The young cast is uniformly excellent, though particular props go to Lillis for channeling Molly Ringwald in her incarnation of Beverly Marsh (shame the movie felt the need to address it), while Lieberher (Midnight Special) and Wolfhard’s prior experience on our screens has clearly lent them a level of relaxation in front of a camera. Elsewhere, mullet-wearing ringleader Henry Bowers is effectively embodied by Nicholas Hamilton, but the performance is added much-needed texture when we are encouraged to sympathise with this little monster. Here the screenwriters keep hold of one of the integral themes of the book; that evil or a passivity to evil is sculpted through abuse, and that all too often villains are also victims too.

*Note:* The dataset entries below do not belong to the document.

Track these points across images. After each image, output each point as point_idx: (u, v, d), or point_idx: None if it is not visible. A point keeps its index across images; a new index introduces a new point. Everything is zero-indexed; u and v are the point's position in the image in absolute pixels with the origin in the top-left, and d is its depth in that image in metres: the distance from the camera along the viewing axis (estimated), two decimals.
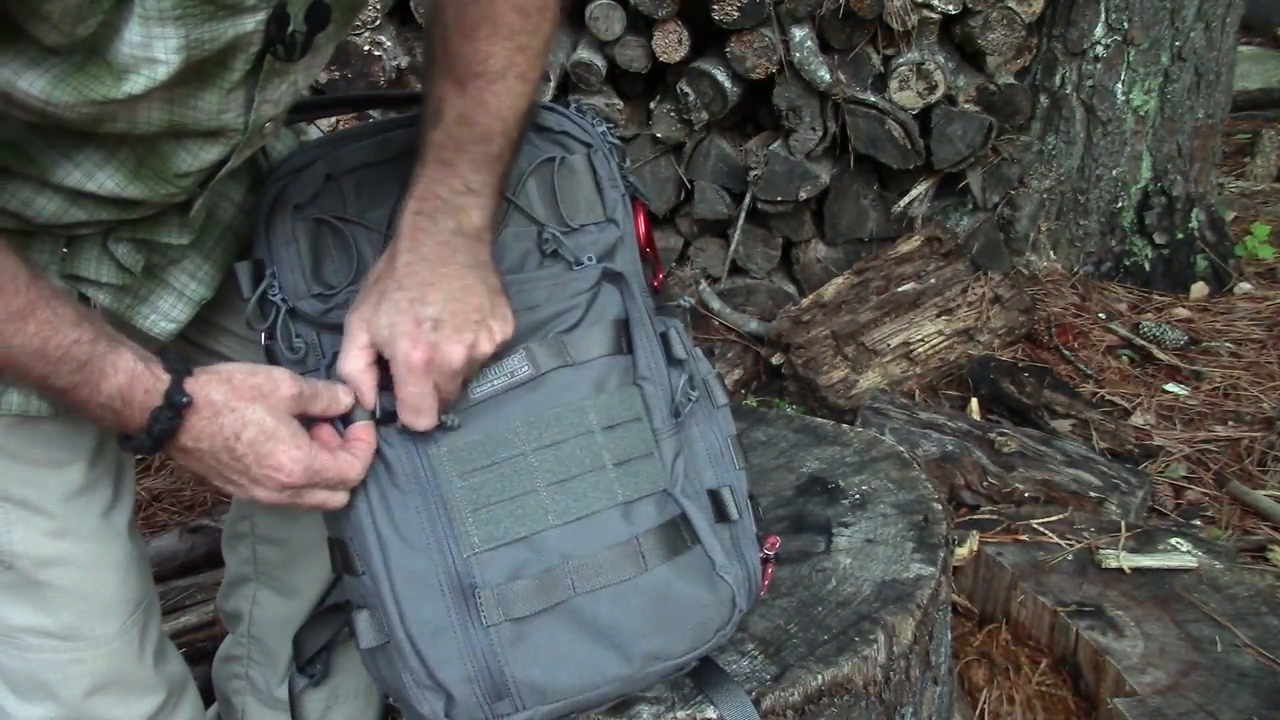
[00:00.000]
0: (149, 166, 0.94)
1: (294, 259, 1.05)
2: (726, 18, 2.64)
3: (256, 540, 1.36)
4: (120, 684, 1.16)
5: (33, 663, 1.12)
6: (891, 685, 1.15)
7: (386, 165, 1.08)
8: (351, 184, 1.07)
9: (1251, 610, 1.71)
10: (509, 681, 0.96)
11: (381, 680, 1.03)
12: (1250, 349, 2.91)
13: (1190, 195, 3.23)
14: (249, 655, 1.41)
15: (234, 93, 0.91)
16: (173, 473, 2.52)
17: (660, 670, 1.01)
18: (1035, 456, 2.27)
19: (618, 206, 1.11)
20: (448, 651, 0.96)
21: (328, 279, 1.05)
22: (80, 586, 1.10)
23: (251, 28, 0.85)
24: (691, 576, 1.01)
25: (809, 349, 2.70)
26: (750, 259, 3.04)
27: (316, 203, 1.06)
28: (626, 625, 0.98)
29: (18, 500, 1.05)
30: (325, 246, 1.06)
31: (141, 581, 1.17)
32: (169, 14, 0.78)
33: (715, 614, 1.02)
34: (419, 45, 2.72)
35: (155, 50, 0.80)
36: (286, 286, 1.04)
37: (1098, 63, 3.10)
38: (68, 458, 1.07)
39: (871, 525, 1.34)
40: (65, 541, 1.08)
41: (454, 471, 0.98)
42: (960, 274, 2.85)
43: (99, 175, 0.92)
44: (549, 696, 0.97)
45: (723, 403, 1.13)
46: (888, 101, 2.79)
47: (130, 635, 1.15)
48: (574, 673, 0.97)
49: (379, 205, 1.06)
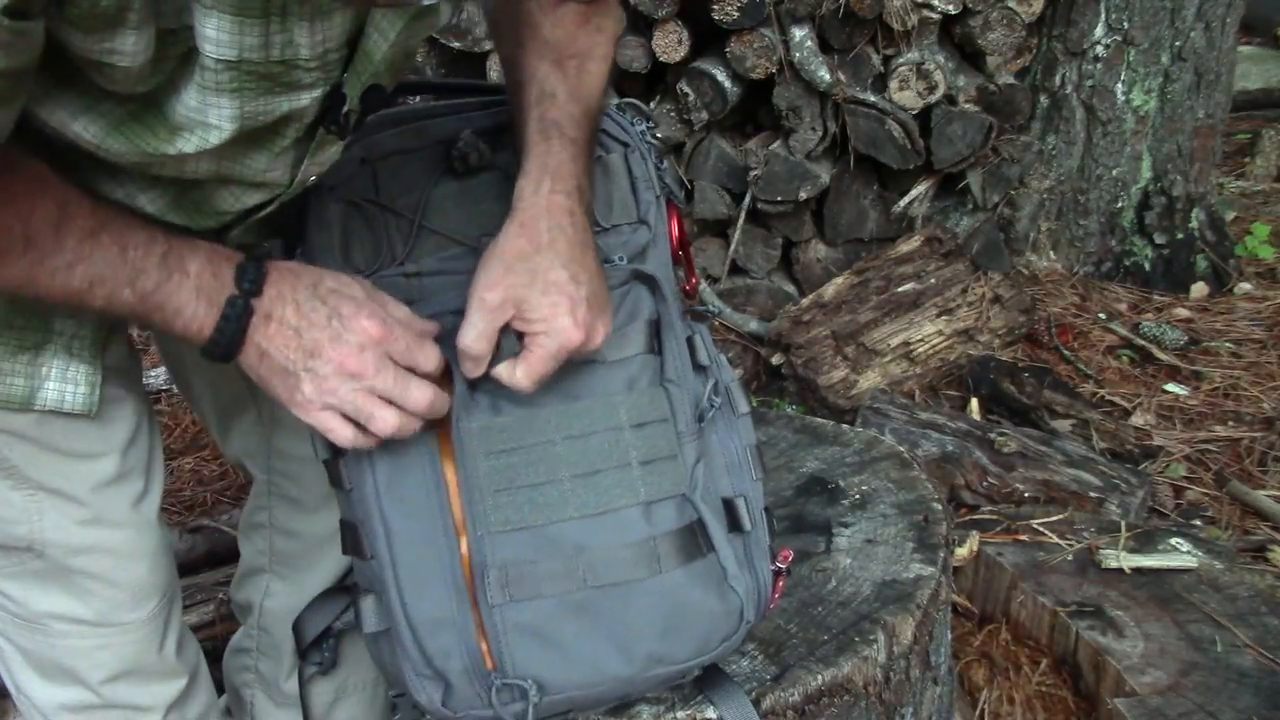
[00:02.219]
0: (190, 199, 0.95)
1: (327, 241, 1.04)
2: (726, 18, 2.64)
3: (273, 531, 1.36)
4: (144, 670, 1.18)
5: (60, 649, 1.14)
6: (891, 685, 1.15)
7: (421, 152, 1.08)
8: (386, 169, 1.07)
9: (1251, 610, 1.71)
10: (508, 671, 0.95)
11: (383, 666, 1.03)
12: (1250, 349, 2.91)
13: (1190, 195, 3.23)
14: (258, 648, 1.42)
15: (283, 156, 0.93)
16: (173, 473, 2.52)
17: (661, 675, 1.00)
18: (1035, 456, 2.27)
19: (651, 208, 1.10)
20: (448, 643, 0.96)
21: (355, 263, 1.04)
22: (112, 574, 1.12)
23: (307, 103, 0.87)
24: (703, 584, 1.00)
25: (809, 349, 2.70)
26: (750, 259, 3.04)
27: (349, 184, 1.06)
28: (633, 625, 0.98)
29: (50, 489, 1.07)
30: (354, 230, 1.05)
31: (168, 568, 1.19)
32: (225, 86, 0.80)
33: (723, 624, 1.01)
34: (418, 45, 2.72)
35: (210, 116, 0.82)
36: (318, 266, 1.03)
37: (1098, 63, 3.10)
38: (100, 449, 1.08)
39: (871, 525, 1.34)
40: (97, 529, 1.09)
41: (481, 449, 0.97)
42: (960, 274, 2.85)
43: (140, 198, 0.94)
44: (548, 689, 0.96)
45: (744, 411, 1.10)
46: (888, 101, 2.79)
47: (157, 622, 1.17)
48: (575, 667, 0.97)
49: (410, 192, 1.06)
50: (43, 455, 1.05)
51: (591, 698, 1.00)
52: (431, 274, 1.03)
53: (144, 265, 0.87)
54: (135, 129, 0.83)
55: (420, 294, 1.02)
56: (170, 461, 2.55)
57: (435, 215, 1.05)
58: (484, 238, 1.01)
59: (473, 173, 1.07)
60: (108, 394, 1.05)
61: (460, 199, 1.07)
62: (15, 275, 0.84)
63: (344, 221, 1.05)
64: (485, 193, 1.07)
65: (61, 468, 1.06)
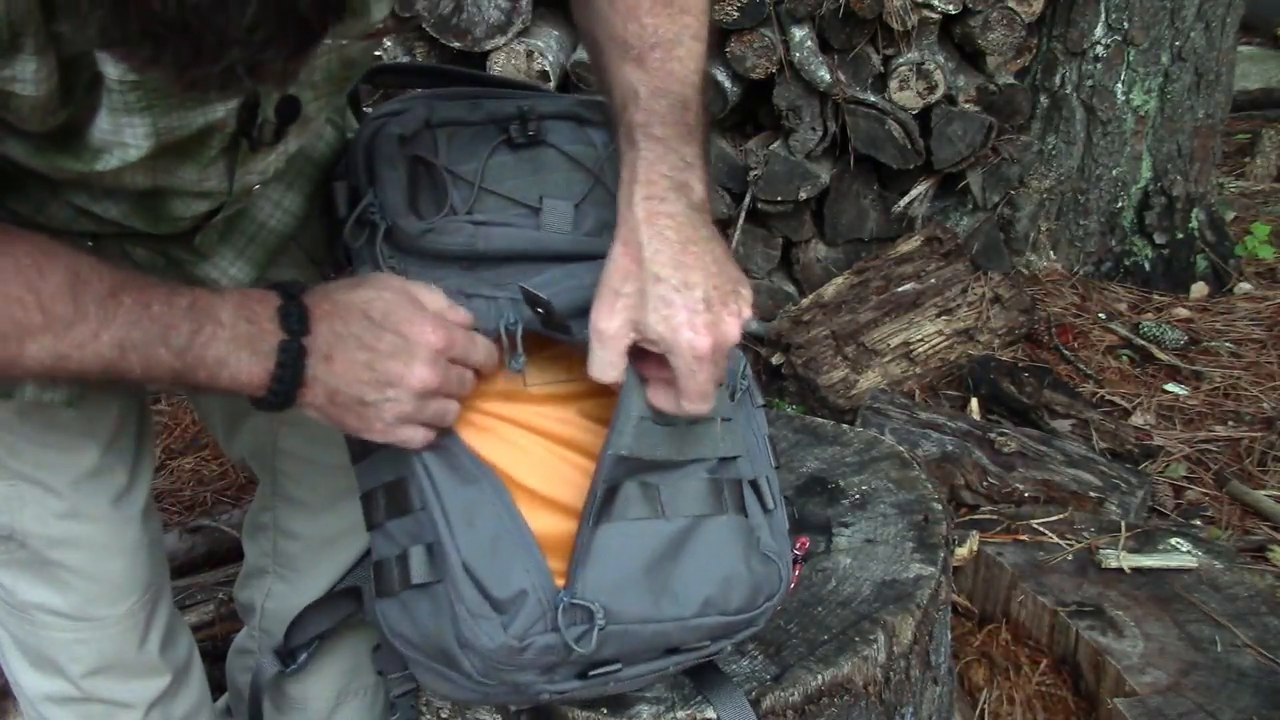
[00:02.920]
0: (145, 207, 0.94)
1: (395, 180, 1.03)
2: (726, 18, 2.64)
3: (278, 534, 1.36)
4: (123, 666, 1.18)
5: (43, 639, 1.14)
6: (891, 685, 1.15)
7: (477, 126, 1.09)
8: (445, 135, 1.07)
9: (1251, 610, 1.71)
10: (578, 592, 0.92)
11: (416, 639, 0.98)
12: (1250, 349, 2.91)
13: (1190, 195, 3.23)
14: (260, 648, 1.42)
15: (212, 166, 0.91)
16: (173, 473, 2.52)
17: (710, 624, 0.97)
18: (1035, 456, 2.27)
19: None
20: (508, 561, 0.92)
21: (420, 209, 1.04)
22: (88, 568, 1.12)
23: (222, 115, 0.85)
24: (748, 540, 1.00)
25: (809, 349, 2.70)
26: (750, 259, 3.04)
27: (413, 143, 1.06)
28: (693, 566, 0.96)
29: (31, 480, 1.07)
30: (420, 182, 1.05)
31: (151, 566, 1.18)
32: (135, 106, 0.78)
33: (765, 583, 0.99)
34: (419, 45, 2.72)
35: (125, 136, 0.80)
36: (387, 205, 1.02)
37: (1098, 63, 3.10)
38: (82, 442, 1.08)
39: (871, 525, 1.34)
40: (74, 523, 1.09)
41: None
42: (960, 274, 2.85)
43: (104, 202, 0.93)
44: (610, 618, 0.92)
45: (760, 403, 1.14)
46: (888, 101, 2.79)
47: (137, 619, 1.17)
48: (637, 599, 0.94)
49: (469, 160, 1.06)
50: (24, 446, 1.05)
51: (644, 640, 0.96)
52: (496, 224, 1.04)
53: (171, 320, 0.83)
54: (55, 154, 0.81)
55: (487, 241, 1.02)
56: (170, 461, 2.55)
57: (494, 180, 1.06)
58: (545, 198, 1.03)
59: (529, 145, 1.08)
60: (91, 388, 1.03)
61: (516, 168, 1.07)
62: (42, 354, 0.80)
63: (410, 171, 1.05)
64: (540, 164, 1.07)
65: (42, 459, 1.06)
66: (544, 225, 1.04)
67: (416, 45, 2.73)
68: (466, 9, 2.64)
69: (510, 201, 1.05)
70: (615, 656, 0.95)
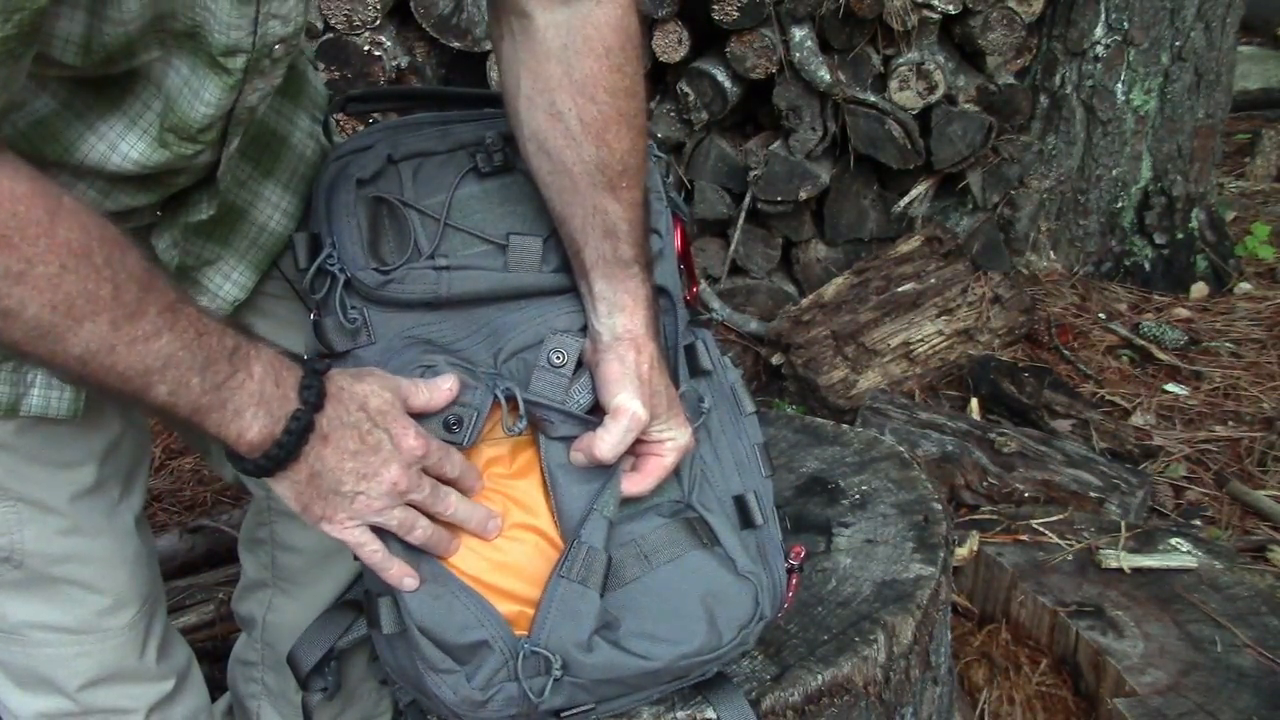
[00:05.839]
0: (168, 127, 0.91)
1: (353, 231, 1.03)
2: (726, 18, 2.64)
3: (275, 547, 1.36)
4: (123, 675, 1.17)
5: (36, 658, 1.13)
6: (891, 685, 1.15)
7: (445, 155, 1.08)
8: (410, 169, 1.07)
9: (1251, 610, 1.71)
10: (539, 640, 0.95)
11: (402, 672, 1.01)
12: (1250, 349, 2.91)
13: (1190, 195, 3.23)
14: (263, 661, 1.42)
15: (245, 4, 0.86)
16: (173, 473, 2.52)
17: (680, 667, 0.99)
18: (1035, 456, 2.27)
19: (661, 218, 1.11)
20: (464, 617, 0.95)
21: (383, 256, 1.04)
22: (93, 582, 1.12)
23: None
24: (718, 570, 1.01)
25: (809, 349, 2.70)
26: (750, 259, 3.04)
27: (376, 182, 1.06)
28: (655, 607, 0.99)
29: (30, 500, 1.06)
30: (382, 225, 1.05)
31: (149, 575, 1.19)
32: None
33: (740, 611, 1.01)
34: (419, 45, 2.72)
35: None
36: (345, 258, 1.03)
37: (1098, 63, 3.10)
38: (79, 458, 1.08)
39: (871, 525, 1.34)
40: (76, 539, 1.09)
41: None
42: (960, 274, 2.85)
43: (122, 146, 0.90)
44: (571, 671, 0.95)
45: (750, 410, 1.14)
46: (888, 101, 2.79)
47: (138, 628, 1.17)
48: (598, 648, 0.96)
49: (436, 193, 1.06)
50: (22, 465, 1.04)
51: (613, 688, 0.98)
52: (460, 268, 1.04)
53: (217, 355, 0.83)
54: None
55: (449, 286, 1.03)
56: (170, 461, 2.55)
57: (460, 215, 1.05)
58: (512, 235, 1.04)
59: (496, 173, 1.07)
60: (88, 402, 1.03)
61: (484, 200, 1.07)
62: (92, 338, 0.77)
63: (372, 216, 1.04)
64: (508, 194, 1.07)
65: (41, 477, 1.06)
66: (510, 264, 1.05)
67: (417, 45, 2.73)
68: (466, 9, 2.64)
69: (477, 238, 1.05)
70: (586, 701, 0.98)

There are nitpicks. As the clown drives the core characters together, there’s a sense of continual reset as we hop from one nightmarish experience to the next getting all our ducks in a row (this stop-start repetition is rewarded come the last reel, however). Some characters are better serviced than others (Jacobs’ Mike Hanlon could’ve used a little more of the spotlight, especially considering his importance in the second half of this story), while the very fact of IT being the first half of a novel lends it an inevitable sense of anti-climax. Muschietti’s established instinct from Mama that more-is-more doesn’t always pay off either. Some fears might’ve been better left inferred.
But taken as an entity in itself and especially framed within the standards of modern mainstream horror, this is a colossal triumph that actually manages to exceed some pretty weighty expectations, evoking the epic feel of classic blockbusters like Alien when it comes down to hunting an unknowable beast in the dark during its breathless underground finale. Great as the kids are, the MVP in all of this is surely cinematographer Chung-hoon Chung, whose work with light or the lack thereof paints IT in a visual language we immediately associate as classic. You can already imagine a new generation of kids watching copies of this way before they’re really supposed to. In that way the movie feels like a generational handover; something already on its way to being beloved, allowing it comparable status with King adaptations like The Green Mile.
A potty-mouthed story of fear and friendship with the inventiveness of Elm Street Craven and the warmth of ET Spielberg, and one that resonates for an America swept up in monstrous fear-mongering, so there’s relevance as well. To borrow the expletive-strewn vernacular of Richie Tozier, I fucking loved it.